== Gegebene Daten ==
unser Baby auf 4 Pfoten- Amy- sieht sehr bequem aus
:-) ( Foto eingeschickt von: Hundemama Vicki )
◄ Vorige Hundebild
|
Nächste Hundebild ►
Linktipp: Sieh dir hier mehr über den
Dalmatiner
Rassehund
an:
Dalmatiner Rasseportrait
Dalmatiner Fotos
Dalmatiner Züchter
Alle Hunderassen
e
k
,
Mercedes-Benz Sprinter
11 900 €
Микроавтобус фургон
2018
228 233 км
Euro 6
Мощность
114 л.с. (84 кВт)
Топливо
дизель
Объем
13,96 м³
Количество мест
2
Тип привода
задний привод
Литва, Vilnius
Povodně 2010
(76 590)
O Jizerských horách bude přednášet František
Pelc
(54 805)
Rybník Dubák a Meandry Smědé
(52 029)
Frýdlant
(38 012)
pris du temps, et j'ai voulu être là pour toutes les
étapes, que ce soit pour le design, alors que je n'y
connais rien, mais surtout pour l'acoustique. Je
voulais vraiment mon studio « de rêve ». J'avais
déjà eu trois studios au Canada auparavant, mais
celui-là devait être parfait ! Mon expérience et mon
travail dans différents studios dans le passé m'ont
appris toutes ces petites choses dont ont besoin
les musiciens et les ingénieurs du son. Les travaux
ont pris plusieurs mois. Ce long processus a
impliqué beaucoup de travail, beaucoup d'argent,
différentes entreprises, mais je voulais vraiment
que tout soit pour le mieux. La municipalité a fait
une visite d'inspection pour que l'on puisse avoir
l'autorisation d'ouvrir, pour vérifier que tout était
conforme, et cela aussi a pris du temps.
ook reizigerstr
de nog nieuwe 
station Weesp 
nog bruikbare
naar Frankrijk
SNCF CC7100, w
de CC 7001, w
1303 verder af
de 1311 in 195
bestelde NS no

== Aufgabe ==
Benenne in allen Datensätzen „Dalmatiner“ überall in „Labrador“ um und gib die Zeilen sonst unverändert wieder.

== Erwartete Antwort ==
unser Baby auf 4 Pfoten- Amy- sieht sehr bequem aus
:-) ( Foto eingeschickt von: Hundemama Vicki )
◄ Vorige Hundebild
|
Nächste Hundebild ►
Linktipp: Sieh dir hier mehr über den
Labrador
Rassehund
an:
Labrador Rasseportrait
Labrador Fotos
Labrador Züchter
Alle Hunderassen
e
k
,
Mercedes-Benz Sprinter
11 900 €
Микроавтобус фургон
2018
228 233 км
Euro 6
Мощность
114 л.с. (84 кВт)
Топливо
дизель
Объем
13,96 м³
Количество мест
2
Тип привода
задний привод
Литва, Vilnius
Povodně 2010
(76 590)
O Jizerských horách bude přednášet František
Pelc
(54 805)
Rybník Dubák a Meandry Smědé
(52 029)
Frýdlant
(38 012)
pris du temps, et j'ai voulu être là pour toutes les
étapes, que ce soit pour le design, alors que je n'y
connais rien, mais surtout pour l'acoustique. Je
voulais vraiment mon studio « de rêve ». J'avais
déjà eu trois studios au Canada auparavant, mais
celui-là devait être parfait ! Mon expérience et mon
travail dans différents studios dans le passé m'ont
appris toutes ces petites choses dont ont besoin
les musiciens et les ingénieurs du son. Les travaux
ont pris plusieurs mois. Ce long processus a
impliqué beaucoup de travail, beaucoup d'argent,
différentes entreprises, mais je voulais vraiment
que tout soit pour le mieux. La municipalité a fait
une visite d'inspection pour que l'on puisse avoir
l'autorisation d'ouvrir, pour vérifier que tout était
conforme, et cela aussi a pris du temps.
ook reizigerstr
de nog nieuwe 
station Weesp 
nog bruikbare
naar Frankrijk
SNCF CC7100, w
de CC 7001, w
1303 verder af
de 1311 in 195
bestelde NS no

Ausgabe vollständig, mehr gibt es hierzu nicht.